I also detest the fact that Christmas seems to allow people to put up hideous decorations in the space I have to work in, things like smiling Santas, Ho,Ho,Ho stickers and, above all, a deeply artificial Christmas tree.
Then there is the food.
A work space needs nothing more than a coffee/drinks machine and a fridge where people can leave food that other so-called workmates will steal.
At this time of year plates of food one would not let grace the house at other times suddenly appear.
Mince pies, selection boxes, Christmas cake, strudel, boxes of sweets and, most alarmingly, vile milky alcohol drinks which are generally so sweet the enamel comes off your teeth if someone in your vicinity screws the lid off the bottle.
None of us eat this stuff for the other 11 months of the year (I am aware that some misguided souls drink milky alcohol drinks all year round but that excludes them on the grounds of gastronomic insanity) so why is it assumed we will have a complete dietary transformation just because it is Christmas?

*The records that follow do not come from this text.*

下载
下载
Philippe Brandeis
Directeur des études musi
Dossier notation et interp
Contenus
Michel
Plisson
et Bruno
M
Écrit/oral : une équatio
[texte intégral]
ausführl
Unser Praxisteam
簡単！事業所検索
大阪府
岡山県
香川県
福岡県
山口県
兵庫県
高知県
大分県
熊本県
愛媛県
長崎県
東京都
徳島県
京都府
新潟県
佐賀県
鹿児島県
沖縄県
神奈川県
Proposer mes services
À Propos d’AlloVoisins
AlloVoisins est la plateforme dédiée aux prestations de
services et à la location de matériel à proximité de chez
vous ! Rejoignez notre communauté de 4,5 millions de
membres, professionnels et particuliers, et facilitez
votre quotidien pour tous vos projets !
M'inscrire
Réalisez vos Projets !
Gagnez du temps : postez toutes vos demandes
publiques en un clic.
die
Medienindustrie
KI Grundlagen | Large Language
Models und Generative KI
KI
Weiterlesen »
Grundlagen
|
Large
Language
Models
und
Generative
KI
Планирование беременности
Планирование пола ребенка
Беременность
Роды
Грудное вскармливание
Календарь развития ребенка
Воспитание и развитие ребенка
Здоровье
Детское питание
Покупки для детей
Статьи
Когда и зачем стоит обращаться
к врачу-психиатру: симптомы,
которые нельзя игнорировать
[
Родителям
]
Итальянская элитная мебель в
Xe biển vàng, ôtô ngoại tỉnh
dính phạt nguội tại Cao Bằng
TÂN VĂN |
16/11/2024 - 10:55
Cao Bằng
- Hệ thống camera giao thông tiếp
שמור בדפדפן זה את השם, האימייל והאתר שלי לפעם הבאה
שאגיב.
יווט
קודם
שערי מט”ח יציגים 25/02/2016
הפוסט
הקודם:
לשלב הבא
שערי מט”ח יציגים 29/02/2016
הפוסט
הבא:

Then there is the relentless happiness.
Everyone, especially at this time of year, should have a healthy suspicion of those who go around being happy.
It is not normal and is sure to hide some form of psychopathic tendency.
The daily disposition we all trust is whinging with the odd break into forlorn wishing when talking about things which are not work.
You can also be certain that the happy ones will be those turning up in stupid hats, Christmas jumpers and various forms of Christmas jewellery, generally in red and green. I do have a tip for stalling the hats business, however.
There is an online company which will sell you, at a very modest price given its impact, a black Santa hat with Bah Humbug written on it. I have used mine for several years and it does at least act as a kind of shield against the happy bunch.
Sadly even getting it all over with will not completely offer any solace.
As soon as you get back to work and think you are safe the first ten people you meet will ask – “Well did you have a nice Christmas?’ to which the perfect answer is – ‘It was bearable only because I did not have to see you lot every morning and be asked inane questions for which you already know the answer’.